**ASSIGNED TASK**
From the line holding "Fig.6. Block diagram" to the final line of the entries, set down each line exactly, including both, and nothing more.

═════ EXCERPTED RECORDS ═════

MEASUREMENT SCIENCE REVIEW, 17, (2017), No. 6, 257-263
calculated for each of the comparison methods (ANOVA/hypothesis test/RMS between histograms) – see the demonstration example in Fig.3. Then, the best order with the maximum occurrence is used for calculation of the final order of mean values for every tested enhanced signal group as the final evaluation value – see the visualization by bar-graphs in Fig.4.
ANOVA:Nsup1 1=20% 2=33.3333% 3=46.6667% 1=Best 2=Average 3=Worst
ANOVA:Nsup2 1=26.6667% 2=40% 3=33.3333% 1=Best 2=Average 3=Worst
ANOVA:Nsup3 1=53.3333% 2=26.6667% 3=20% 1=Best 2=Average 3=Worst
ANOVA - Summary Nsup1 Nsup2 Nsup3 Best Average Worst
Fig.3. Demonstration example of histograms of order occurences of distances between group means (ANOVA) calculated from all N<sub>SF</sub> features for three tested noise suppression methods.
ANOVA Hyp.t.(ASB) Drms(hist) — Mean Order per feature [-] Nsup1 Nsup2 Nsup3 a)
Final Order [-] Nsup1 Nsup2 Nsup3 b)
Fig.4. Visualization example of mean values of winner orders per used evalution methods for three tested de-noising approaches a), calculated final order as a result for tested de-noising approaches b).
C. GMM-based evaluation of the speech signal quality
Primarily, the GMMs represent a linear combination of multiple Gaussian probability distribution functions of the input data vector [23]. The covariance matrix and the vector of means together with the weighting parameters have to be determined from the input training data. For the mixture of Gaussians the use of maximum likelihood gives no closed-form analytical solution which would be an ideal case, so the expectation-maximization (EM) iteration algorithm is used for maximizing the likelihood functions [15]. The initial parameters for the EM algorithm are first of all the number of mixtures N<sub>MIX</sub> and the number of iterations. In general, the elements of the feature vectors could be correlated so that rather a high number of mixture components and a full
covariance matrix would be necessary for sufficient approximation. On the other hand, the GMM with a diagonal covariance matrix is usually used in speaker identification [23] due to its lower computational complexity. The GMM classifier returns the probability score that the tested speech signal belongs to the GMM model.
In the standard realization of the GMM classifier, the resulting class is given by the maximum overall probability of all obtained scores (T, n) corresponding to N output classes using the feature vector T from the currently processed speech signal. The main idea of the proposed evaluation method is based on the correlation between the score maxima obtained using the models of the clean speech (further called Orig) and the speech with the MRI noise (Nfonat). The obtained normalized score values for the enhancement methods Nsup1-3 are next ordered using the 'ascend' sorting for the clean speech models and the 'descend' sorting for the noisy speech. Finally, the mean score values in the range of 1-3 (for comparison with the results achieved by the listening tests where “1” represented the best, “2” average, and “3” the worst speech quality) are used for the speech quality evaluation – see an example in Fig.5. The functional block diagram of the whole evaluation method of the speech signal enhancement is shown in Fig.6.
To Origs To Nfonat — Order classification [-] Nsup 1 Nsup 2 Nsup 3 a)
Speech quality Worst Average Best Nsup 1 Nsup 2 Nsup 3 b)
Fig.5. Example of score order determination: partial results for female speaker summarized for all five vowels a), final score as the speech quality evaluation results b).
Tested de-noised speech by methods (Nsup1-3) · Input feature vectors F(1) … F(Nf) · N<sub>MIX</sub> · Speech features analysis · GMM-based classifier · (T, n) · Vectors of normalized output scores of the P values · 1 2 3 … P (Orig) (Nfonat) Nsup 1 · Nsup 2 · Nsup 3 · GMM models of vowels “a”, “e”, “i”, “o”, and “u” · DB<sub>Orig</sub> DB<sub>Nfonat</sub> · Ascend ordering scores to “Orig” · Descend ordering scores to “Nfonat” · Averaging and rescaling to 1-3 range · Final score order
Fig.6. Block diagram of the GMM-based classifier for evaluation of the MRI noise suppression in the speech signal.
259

═════

**EXERCISE OUTPUT**
Fig.6. Block diagram of the GMM-based classifier for evaluation of the MRI noise suppression in the speech signal.
259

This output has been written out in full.